-- Data records follows --

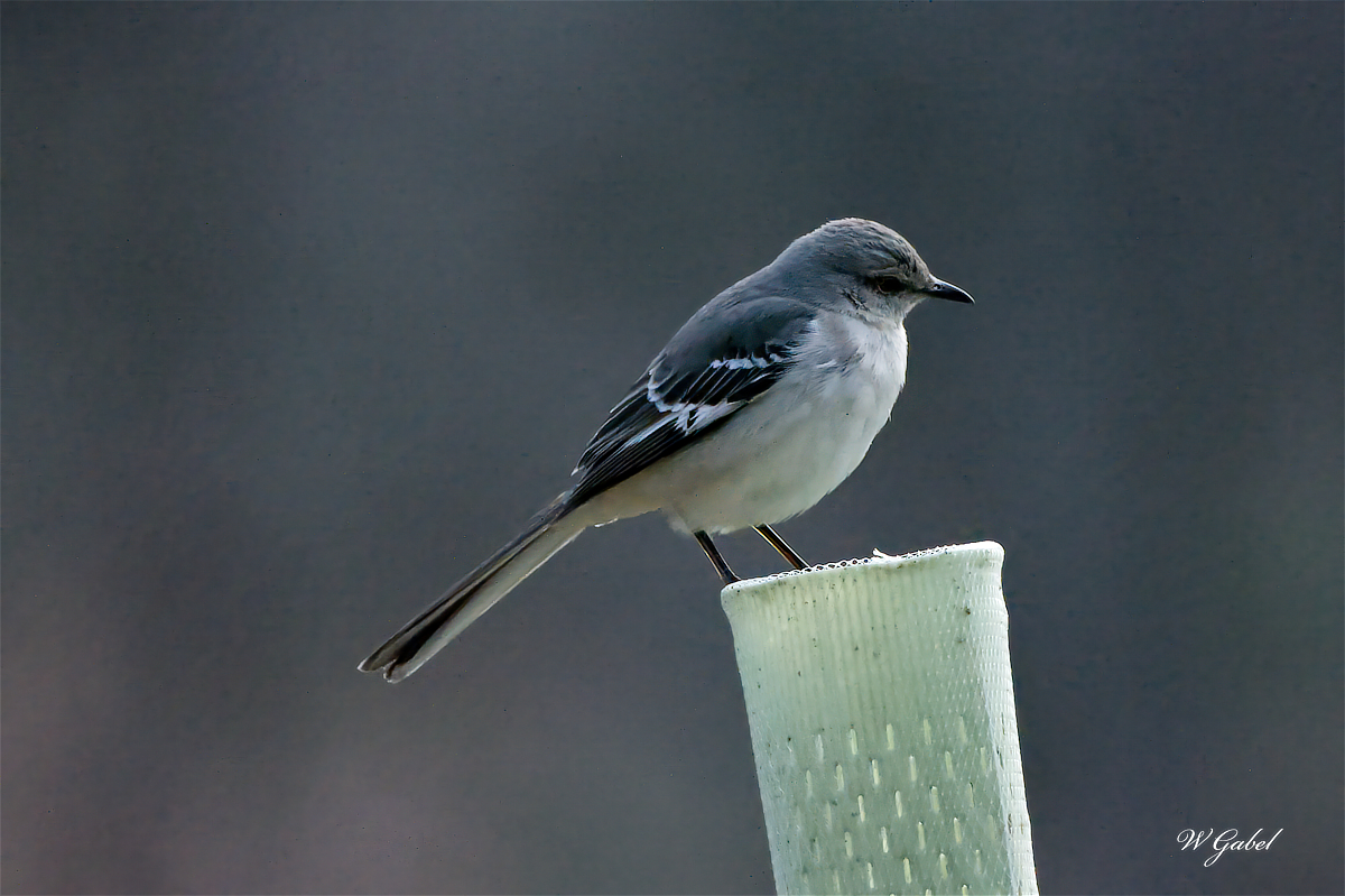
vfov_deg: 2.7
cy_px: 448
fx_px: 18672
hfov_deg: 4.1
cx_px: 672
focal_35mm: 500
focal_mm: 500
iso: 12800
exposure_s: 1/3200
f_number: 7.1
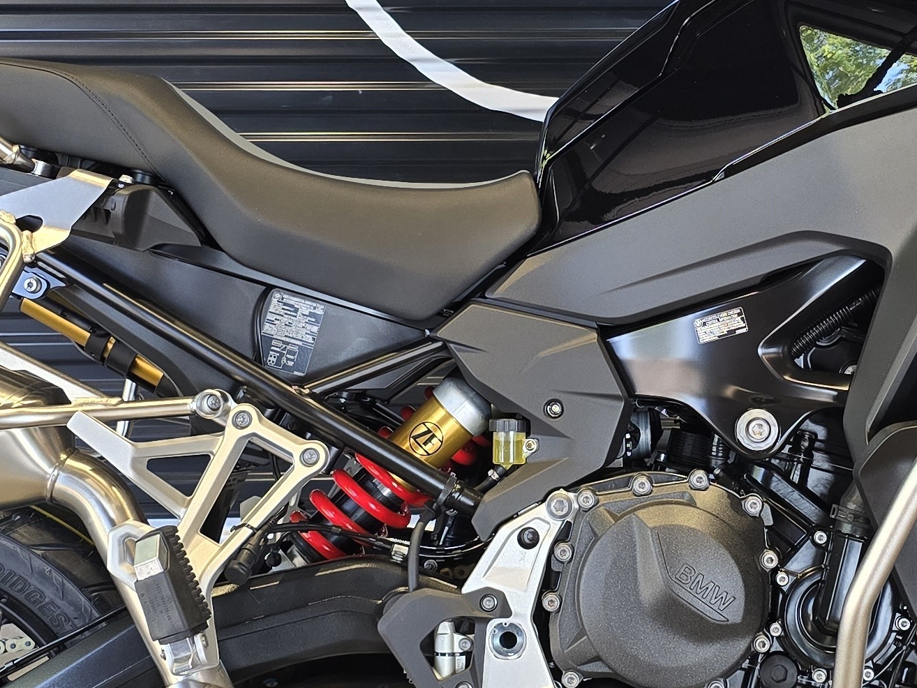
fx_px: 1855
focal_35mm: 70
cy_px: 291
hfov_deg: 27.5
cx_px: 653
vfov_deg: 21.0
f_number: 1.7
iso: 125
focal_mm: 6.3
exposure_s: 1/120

-- Data records concluded --

## Exercise description:
Restate all the material verbatim; omit every picture.

## Answer to this task:
vfov_deg: 2.7
cy_px: 448
fx_px: 18672
hfov_deg: 4.1
cx_px: 672
focal_35mm: 500
focal_mm: 500
iso: 12800
exposure_s: 1/3200
f_number: 7.1
fx_px: 1855
focal_35mm: 70
cy_px: 291
hfov_deg: 27.5
cx_px: 653
vfov_deg: 21.0
f_number: 1.7
iso: 125
focal_mm: 6.3
exposure_s: 1/120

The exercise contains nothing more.